R. Thomas Buffenbarger, international president of the International Association of Machinists and Aerospace Workers, which represents the baggage handlers, said no sickout was organized by the union. "We would never do anything, especially at this time of the year, that would precipitate this kind of situation," he said.

The problem, he said, was inadequate staffing in Philadelphia, which is a major hub for the airline. He said that 100 to 180 baggage workers had been laid off in recent weeks. Buffenbarger said the union had tried to warn the airline since Thanksgiving, but "nobody wanted to listen," adding, "They just wanted to talk about more wage cuts and give-backs."

Chiames said that the airline had not furloughed any employees in Philadelphia but that many jobs were lost through attrition. He said the carrier is trying to hire new employees as fast as it can.

The weekend disruption comes at a critical time for US Airways, which filed for bankruptcy protection in September, the second time in two years. Just before Christmas, the airline had won a 13 percent pay cut from its reservation and gate agents, but it still needed concessions from its flight attendants and machinists. The company has said that without immediate labor cuts, liquidation could begin by mid-January.

Some believe this weekend's difficulties were a sign that workers had begun translating their grievances into retaliation. Robert Bruno, professor of labor and industrial relations at the University of Illinois, said the workers may believe the system is failing them and that all they have left is "some form of resistance that sends a message to the company and maybe to the union that their cutoff point is coming."

Travel experts and some industry analysts said the bad publicity could be the final blow for the airline, with passengers deserting it for other carriers.

"I think this was liquidation weekend for US Airways," said Terry Trippler, president of the travel information company that publishes the Web site TerryTrippler.com. "You can blame anybody you want to blame, but this is when the airline completely collapsed." Trippler said he would consider buying a ticket on the airline for the next couple of months, but beyond that, "I would be worried about my money."

Michael Boyd, an aviation consultant, called the weekend's events the equivalent of a "torpedo fired from within."

Yet the dire predictions were not unanimous.

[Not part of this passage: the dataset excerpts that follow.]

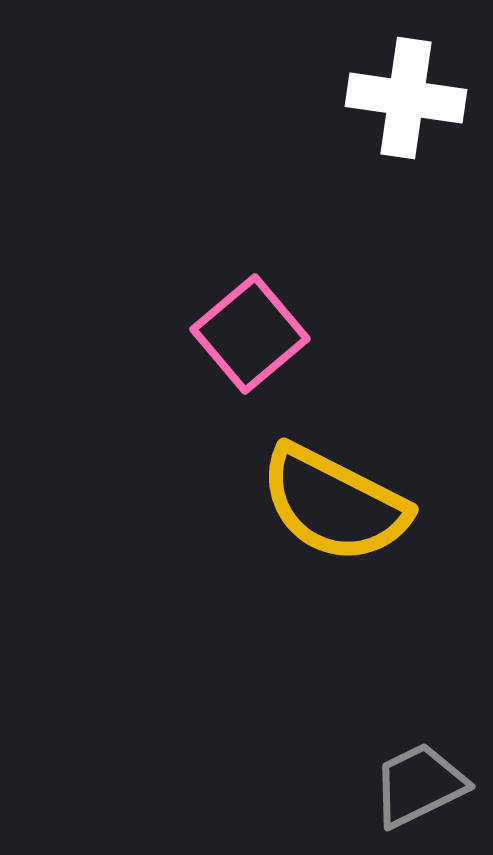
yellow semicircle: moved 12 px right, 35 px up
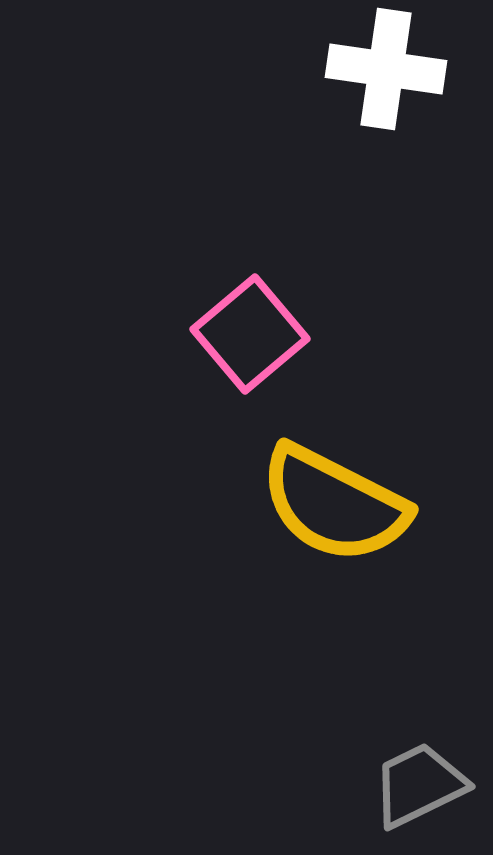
white cross: moved 20 px left, 29 px up
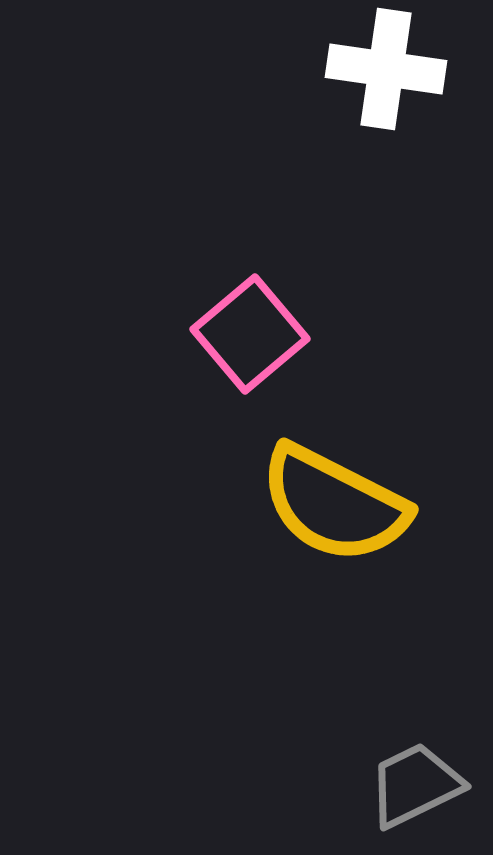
gray trapezoid: moved 4 px left
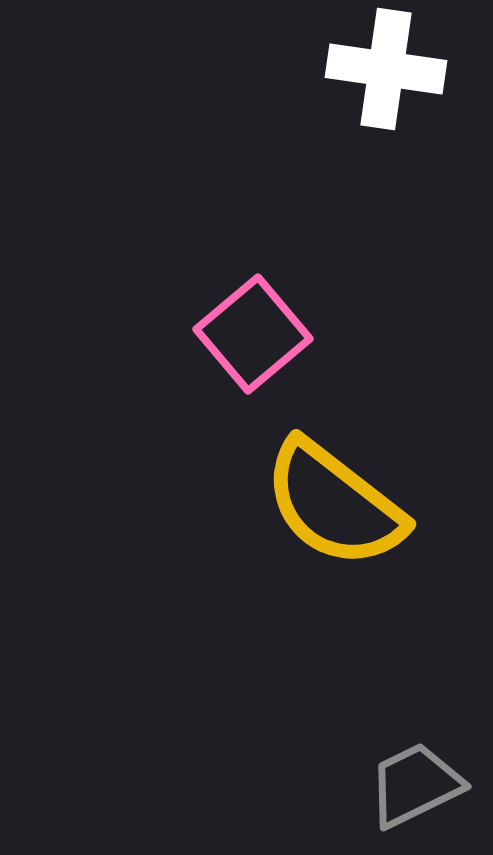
pink square: moved 3 px right
yellow semicircle: rotated 11 degrees clockwise
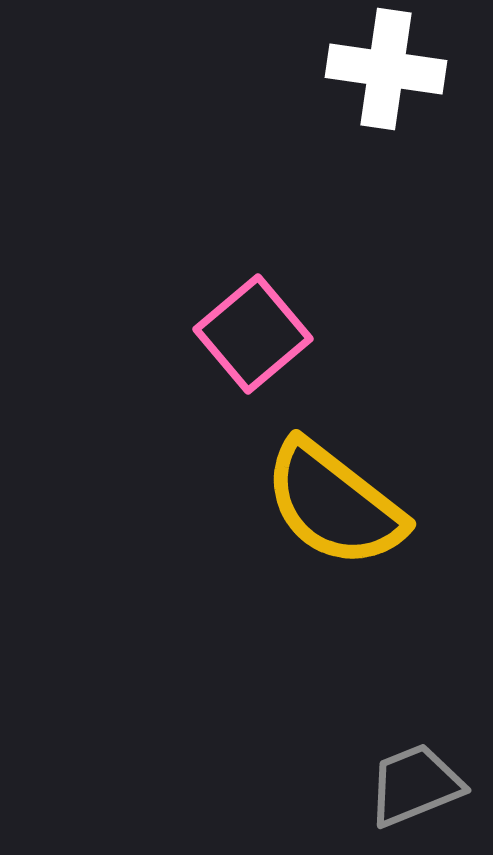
gray trapezoid: rotated 4 degrees clockwise
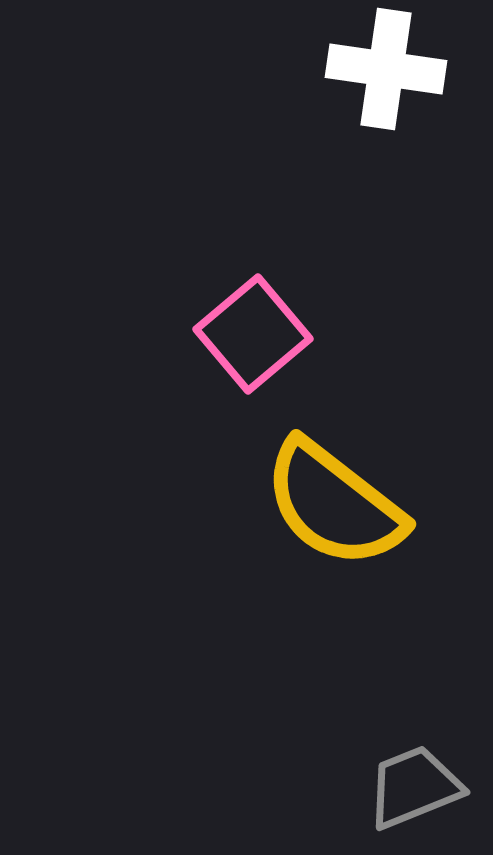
gray trapezoid: moved 1 px left, 2 px down
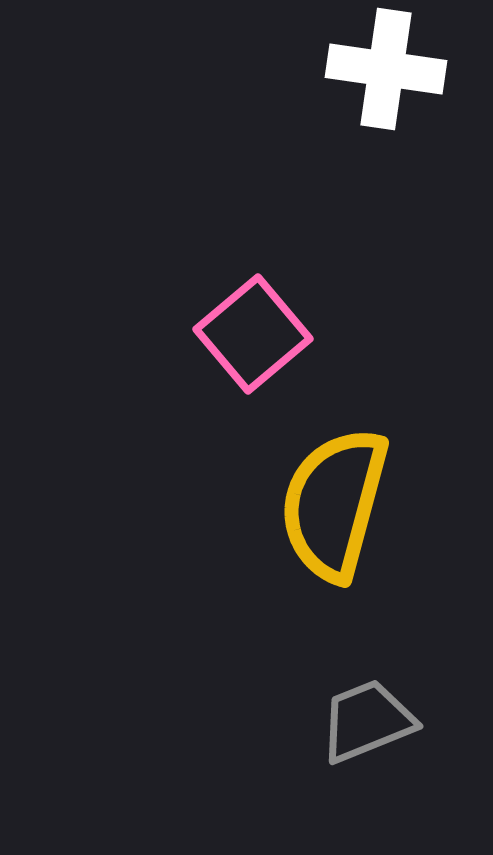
yellow semicircle: rotated 67 degrees clockwise
gray trapezoid: moved 47 px left, 66 px up
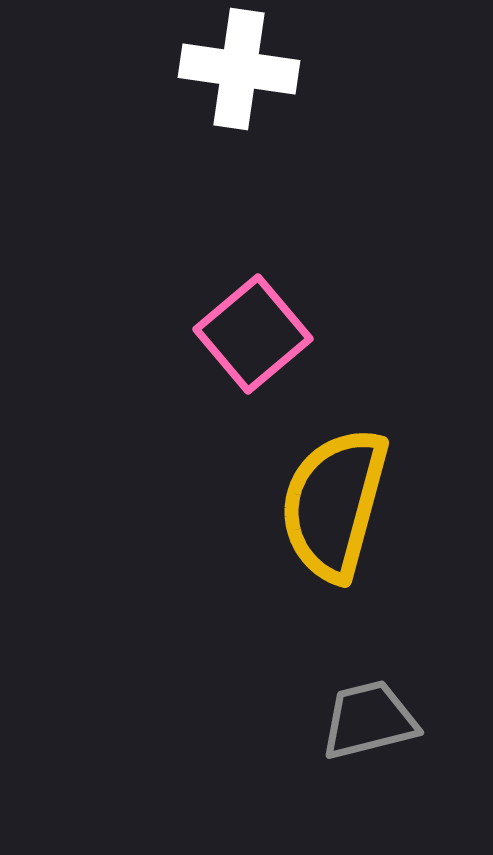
white cross: moved 147 px left
gray trapezoid: moved 2 px right, 1 px up; rotated 8 degrees clockwise
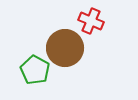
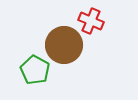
brown circle: moved 1 px left, 3 px up
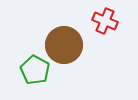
red cross: moved 14 px right
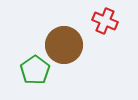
green pentagon: rotated 8 degrees clockwise
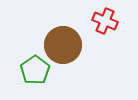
brown circle: moved 1 px left
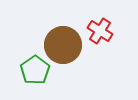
red cross: moved 5 px left, 10 px down; rotated 10 degrees clockwise
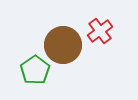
red cross: rotated 20 degrees clockwise
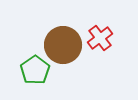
red cross: moved 7 px down
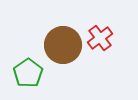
green pentagon: moved 7 px left, 3 px down
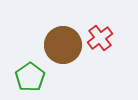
green pentagon: moved 2 px right, 4 px down
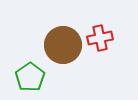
red cross: rotated 25 degrees clockwise
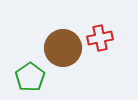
brown circle: moved 3 px down
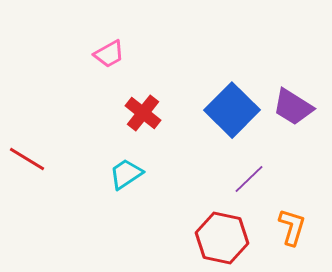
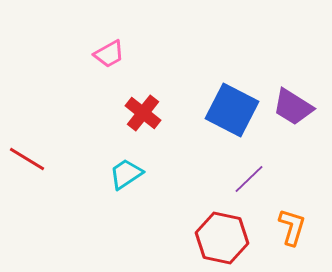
blue square: rotated 18 degrees counterclockwise
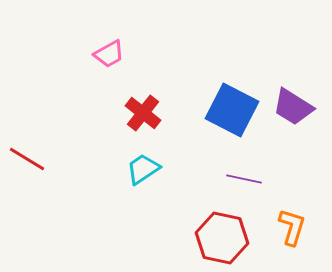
cyan trapezoid: moved 17 px right, 5 px up
purple line: moved 5 px left; rotated 56 degrees clockwise
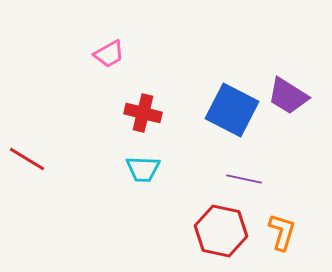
purple trapezoid: moved 5 px left, 11 px up
red cross: rotated 24 degrees counterclockwise
cyan trapezoid: rotated 144 degrees counterclockwise
orange L-shape: moved 10 px left, 5 px down
red hexagon: moved 1 px left, 7 px up
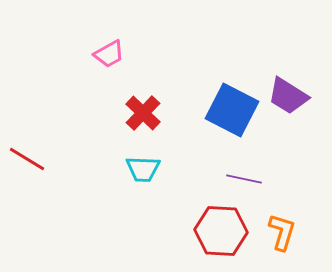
red cross: rotated 30 degrees clockwise
red hexagon: rotated 9 degrees counterclockwise
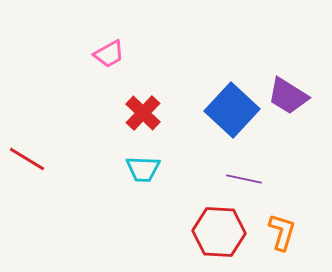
blue square: rotated 16 degrees clockwise
red hexagon: moved 2 px left, 1 px down
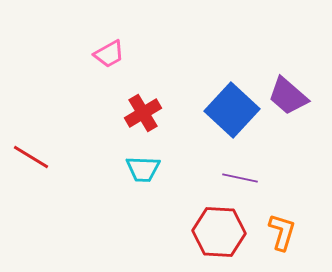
purple trapezoid: rotated 9 degrees clockwise
red cross: rotated 15 degrees clockwise
red line: moved 4 px right, 2 px up
purple line: moved 4 px left, 1 px up
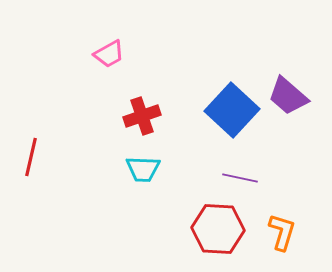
red cross: moved 1 px left, 3 px down; rotated 12 degrees clockwise
red line: rotated 72 degrees clockwise
red hexagon: moved 1 px left, 3 px up
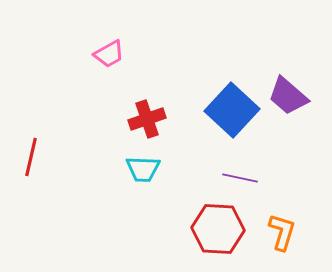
red cross: moved 5 px right, 3 px down
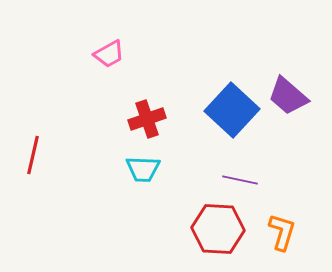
red line: moved 2 px right, 2 px up
purple line: moved 2 px down
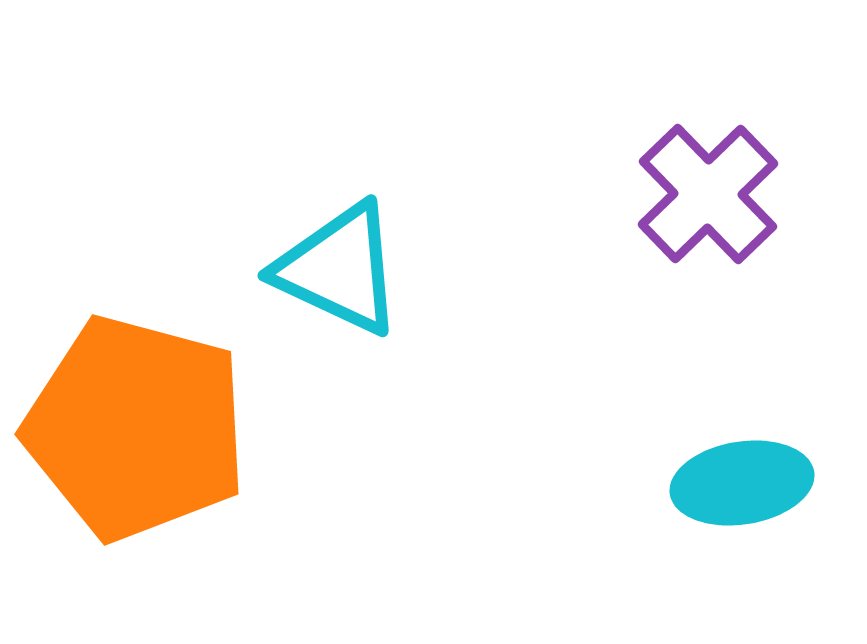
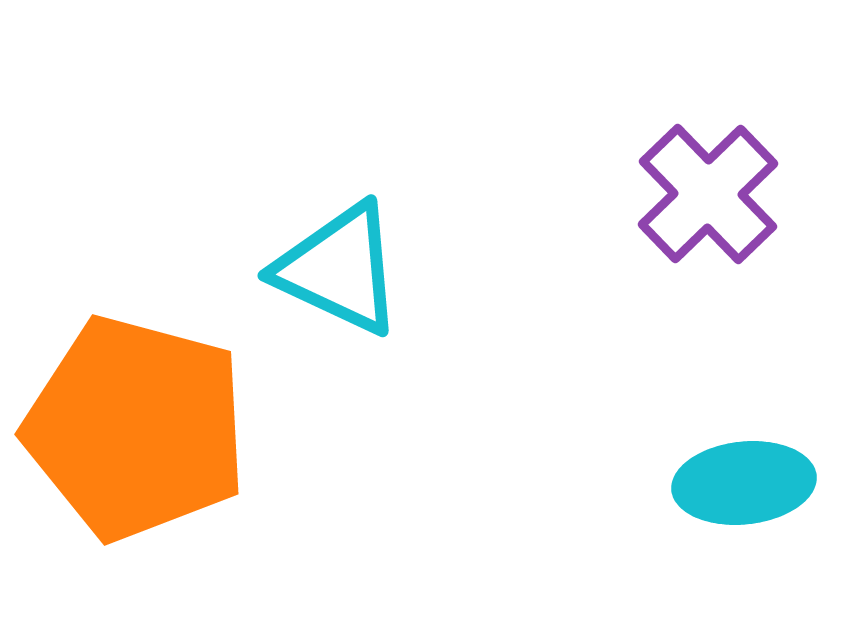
cyan ellipse: moved 2 px right; rotated 3 degrees clockwise
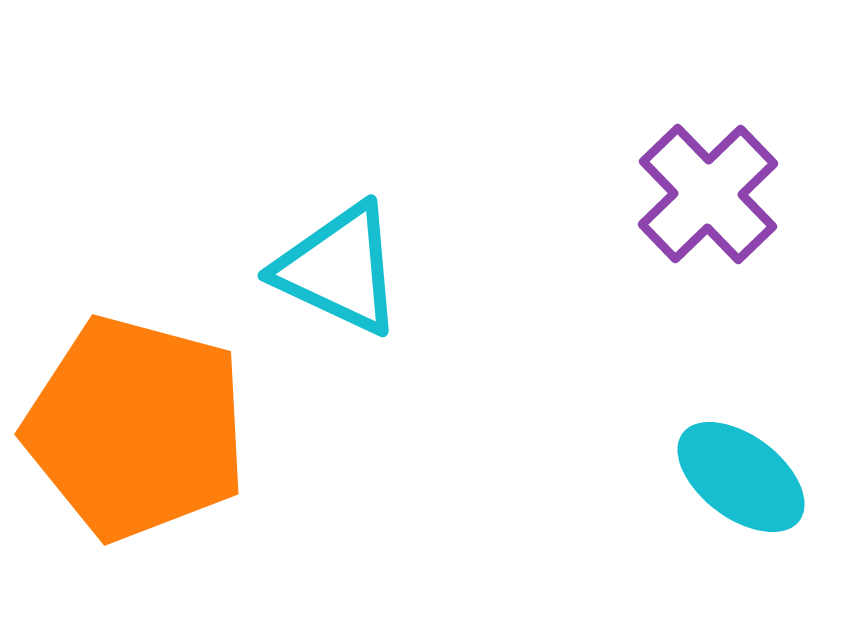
cyan ellipse: moved 3 px left, 6 px up; rotated 43 degrees clockwise
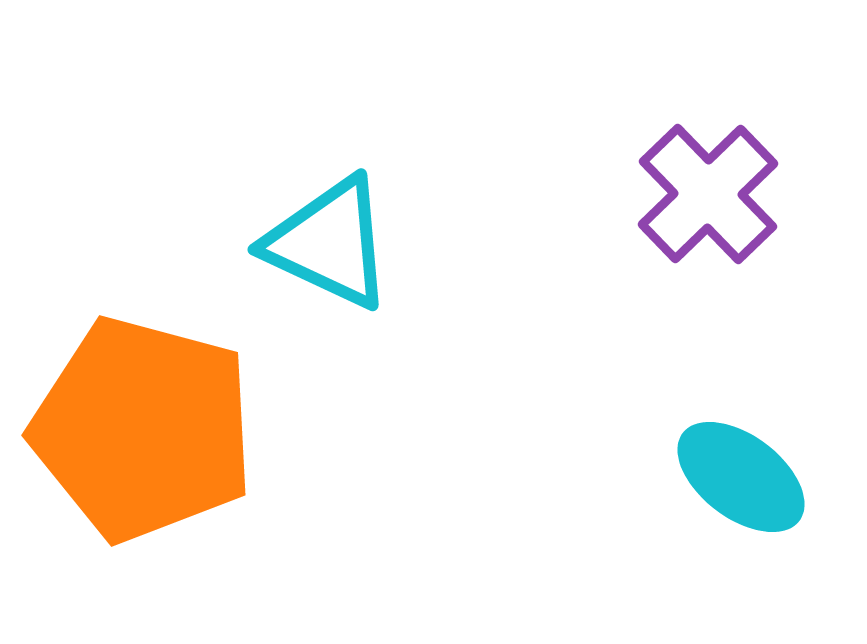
cyan triangle: moved 10 px left, 26 px up
orange pentagon: moved 7 px right, 1 px down
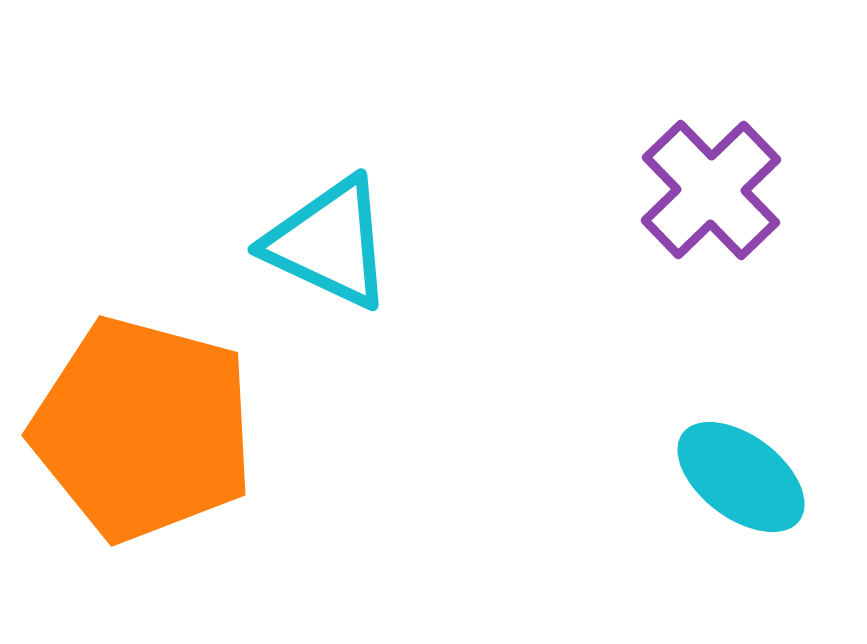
purple cross: moved 3 px right, 4 px up
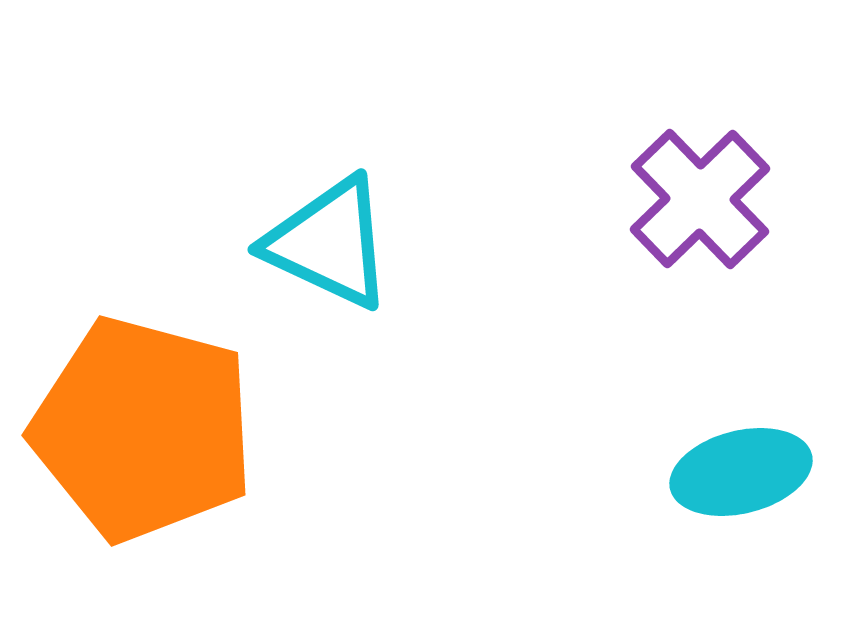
purple cross: moved 11 px left, 9 px down
cyan ellipse: moved 5 px up; rotated 51 degrees counterclockwise
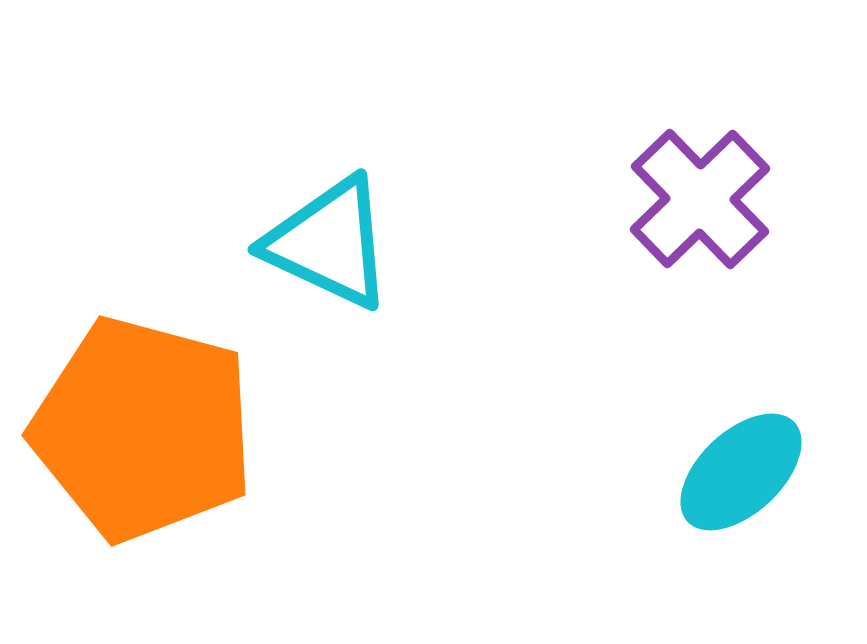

Glenn Engel, an airline analyst at Goldman Sachs, said "everybody knows that airline customers are amazingly disloyal. They go wherever the low fare is." If a flight is canceled or a bag lost, customers will hate the airline for a while, until another one loses the bags or cancels flights, he said. "Then you hate someone else," said Engel whose company's clients includes several airlines, including US Airways.

Engel said liquidation of an airline is very difficult because there are "so many stakeholders with vested interests to keep it alive," including its major creditors and suppliers, labor unions that want to preserve jobs and local governments that want to keep flights into their cities.

"Airlines may not create a lot of value for shareholders, but they do for other constituents who want them to survive. That's why they are so hard to kill," Engel said.